Swap "transcribe" for "copy" in the data, starting at its first line and ending at the line that contains "text_box Have no", and give back only those lines with nothing else changed.

========================================================================

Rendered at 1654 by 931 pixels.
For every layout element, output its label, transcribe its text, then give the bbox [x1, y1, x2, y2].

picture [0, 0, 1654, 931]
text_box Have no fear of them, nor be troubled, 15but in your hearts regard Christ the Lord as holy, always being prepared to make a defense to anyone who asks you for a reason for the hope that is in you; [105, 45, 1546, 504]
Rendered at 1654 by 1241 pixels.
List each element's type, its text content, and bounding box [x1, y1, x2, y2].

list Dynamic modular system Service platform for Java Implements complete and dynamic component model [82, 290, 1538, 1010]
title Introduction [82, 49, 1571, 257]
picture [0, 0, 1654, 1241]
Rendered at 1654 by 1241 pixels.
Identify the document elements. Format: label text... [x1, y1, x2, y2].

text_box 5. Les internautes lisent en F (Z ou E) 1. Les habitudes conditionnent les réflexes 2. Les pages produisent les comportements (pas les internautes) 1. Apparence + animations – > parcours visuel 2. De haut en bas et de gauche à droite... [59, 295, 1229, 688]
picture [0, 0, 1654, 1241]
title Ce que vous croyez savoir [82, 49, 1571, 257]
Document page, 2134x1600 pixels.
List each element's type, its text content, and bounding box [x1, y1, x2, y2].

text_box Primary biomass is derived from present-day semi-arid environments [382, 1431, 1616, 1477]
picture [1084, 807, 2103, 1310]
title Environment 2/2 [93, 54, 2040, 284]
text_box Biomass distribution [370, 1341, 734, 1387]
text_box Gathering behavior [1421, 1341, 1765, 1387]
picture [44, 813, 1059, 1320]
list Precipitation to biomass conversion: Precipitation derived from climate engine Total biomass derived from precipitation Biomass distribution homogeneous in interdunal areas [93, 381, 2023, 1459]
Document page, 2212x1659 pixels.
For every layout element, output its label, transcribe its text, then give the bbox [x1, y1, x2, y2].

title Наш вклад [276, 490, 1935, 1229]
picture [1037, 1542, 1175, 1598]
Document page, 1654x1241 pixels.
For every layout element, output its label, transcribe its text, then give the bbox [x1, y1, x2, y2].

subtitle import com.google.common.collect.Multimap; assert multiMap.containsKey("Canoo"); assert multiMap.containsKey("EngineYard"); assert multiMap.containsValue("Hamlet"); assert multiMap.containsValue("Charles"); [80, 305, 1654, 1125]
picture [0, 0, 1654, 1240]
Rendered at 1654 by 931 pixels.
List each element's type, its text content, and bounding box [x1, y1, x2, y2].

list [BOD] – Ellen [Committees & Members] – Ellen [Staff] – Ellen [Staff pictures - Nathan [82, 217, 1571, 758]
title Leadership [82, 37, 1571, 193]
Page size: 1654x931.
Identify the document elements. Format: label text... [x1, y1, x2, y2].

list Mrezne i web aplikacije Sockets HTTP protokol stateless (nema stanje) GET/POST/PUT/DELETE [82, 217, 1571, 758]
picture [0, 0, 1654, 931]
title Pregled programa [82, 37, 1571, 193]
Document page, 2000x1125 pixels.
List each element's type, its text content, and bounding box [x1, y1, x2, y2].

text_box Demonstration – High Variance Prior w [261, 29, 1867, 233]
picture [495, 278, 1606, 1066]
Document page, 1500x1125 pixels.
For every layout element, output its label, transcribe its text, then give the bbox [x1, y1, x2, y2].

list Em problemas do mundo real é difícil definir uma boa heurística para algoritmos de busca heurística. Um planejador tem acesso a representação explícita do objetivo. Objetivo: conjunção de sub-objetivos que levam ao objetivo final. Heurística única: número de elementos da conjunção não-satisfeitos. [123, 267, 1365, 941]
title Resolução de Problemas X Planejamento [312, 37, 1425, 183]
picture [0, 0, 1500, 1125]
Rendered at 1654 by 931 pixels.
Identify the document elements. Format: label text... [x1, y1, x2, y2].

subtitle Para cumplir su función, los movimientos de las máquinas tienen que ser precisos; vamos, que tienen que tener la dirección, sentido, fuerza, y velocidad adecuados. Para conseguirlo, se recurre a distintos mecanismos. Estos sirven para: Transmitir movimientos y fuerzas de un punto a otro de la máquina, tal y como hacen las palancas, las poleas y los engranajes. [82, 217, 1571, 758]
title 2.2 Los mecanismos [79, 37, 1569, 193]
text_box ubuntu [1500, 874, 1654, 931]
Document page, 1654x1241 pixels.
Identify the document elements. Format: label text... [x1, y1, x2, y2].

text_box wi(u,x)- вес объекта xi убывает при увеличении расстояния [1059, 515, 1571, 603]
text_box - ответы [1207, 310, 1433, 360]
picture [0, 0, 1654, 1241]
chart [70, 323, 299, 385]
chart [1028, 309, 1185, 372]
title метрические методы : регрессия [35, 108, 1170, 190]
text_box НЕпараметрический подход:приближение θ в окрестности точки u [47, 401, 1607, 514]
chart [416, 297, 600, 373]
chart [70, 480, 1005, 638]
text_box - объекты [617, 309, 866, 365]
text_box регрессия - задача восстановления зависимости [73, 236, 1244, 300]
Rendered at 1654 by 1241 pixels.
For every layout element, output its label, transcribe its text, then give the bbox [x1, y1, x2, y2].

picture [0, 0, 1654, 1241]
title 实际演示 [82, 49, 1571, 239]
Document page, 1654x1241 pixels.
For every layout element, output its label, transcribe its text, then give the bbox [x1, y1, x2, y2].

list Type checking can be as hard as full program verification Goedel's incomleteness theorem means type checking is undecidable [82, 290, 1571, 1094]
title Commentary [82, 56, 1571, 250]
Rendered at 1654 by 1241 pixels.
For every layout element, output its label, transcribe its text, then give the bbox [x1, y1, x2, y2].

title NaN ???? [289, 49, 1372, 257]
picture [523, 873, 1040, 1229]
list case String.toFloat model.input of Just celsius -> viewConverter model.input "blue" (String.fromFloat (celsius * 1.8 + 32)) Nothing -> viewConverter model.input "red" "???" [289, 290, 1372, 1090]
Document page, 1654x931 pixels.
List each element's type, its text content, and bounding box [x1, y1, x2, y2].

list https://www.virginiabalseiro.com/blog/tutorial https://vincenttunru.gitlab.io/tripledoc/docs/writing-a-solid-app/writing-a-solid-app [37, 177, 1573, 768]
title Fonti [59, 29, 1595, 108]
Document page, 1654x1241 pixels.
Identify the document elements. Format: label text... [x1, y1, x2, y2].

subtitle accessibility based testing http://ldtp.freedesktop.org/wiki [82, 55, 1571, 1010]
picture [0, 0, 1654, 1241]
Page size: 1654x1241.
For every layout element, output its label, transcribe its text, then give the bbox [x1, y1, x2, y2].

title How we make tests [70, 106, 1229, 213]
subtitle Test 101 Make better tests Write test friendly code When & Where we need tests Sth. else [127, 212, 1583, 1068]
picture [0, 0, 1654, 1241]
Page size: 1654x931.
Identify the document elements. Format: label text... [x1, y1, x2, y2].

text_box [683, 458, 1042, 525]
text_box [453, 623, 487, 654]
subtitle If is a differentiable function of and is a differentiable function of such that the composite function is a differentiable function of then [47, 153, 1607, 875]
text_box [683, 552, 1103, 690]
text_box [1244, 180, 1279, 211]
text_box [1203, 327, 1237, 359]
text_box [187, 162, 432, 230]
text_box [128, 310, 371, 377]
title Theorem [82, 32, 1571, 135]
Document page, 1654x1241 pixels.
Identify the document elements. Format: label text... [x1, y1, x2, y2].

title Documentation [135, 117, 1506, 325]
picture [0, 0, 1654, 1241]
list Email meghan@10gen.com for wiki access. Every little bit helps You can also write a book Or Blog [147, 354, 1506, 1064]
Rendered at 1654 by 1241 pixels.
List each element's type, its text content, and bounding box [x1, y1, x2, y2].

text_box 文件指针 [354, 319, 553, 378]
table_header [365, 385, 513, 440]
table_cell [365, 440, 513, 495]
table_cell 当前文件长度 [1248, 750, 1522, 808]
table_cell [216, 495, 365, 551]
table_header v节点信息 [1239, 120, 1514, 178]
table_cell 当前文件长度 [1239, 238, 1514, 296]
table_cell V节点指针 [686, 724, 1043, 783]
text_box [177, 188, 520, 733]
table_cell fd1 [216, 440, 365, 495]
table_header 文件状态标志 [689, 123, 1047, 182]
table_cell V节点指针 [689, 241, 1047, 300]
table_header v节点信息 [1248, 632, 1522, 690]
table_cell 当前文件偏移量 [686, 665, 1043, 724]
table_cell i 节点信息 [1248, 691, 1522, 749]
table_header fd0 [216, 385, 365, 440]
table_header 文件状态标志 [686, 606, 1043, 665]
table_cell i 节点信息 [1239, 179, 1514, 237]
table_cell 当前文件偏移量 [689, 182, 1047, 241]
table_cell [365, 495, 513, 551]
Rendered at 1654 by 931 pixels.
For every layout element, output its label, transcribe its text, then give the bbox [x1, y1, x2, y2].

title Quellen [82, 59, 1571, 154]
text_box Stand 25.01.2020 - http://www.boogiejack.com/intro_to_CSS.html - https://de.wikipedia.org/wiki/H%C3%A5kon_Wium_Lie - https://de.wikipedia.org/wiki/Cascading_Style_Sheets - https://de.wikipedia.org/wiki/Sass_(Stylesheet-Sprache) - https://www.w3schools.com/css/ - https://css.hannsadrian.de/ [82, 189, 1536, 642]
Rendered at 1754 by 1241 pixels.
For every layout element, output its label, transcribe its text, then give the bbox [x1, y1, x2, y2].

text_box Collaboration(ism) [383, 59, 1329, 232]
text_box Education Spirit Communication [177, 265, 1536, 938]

========================================================================

• **SOLUTION TO THIS TASK**
Rendered at 1654 by 931 pixels.
For every layout element, output its label, copy its text, then give the bbox [x1, y1, x2, y2].

picture [0, 0, 1654, 931]
text_box Have no fear of them, nor be troubled, 15but in your hearts regard Christ the Lord as holy, always being prepared to make a defense to anyone who asks you for a reason for the hope that is in you; [105, 45, 1546, 504]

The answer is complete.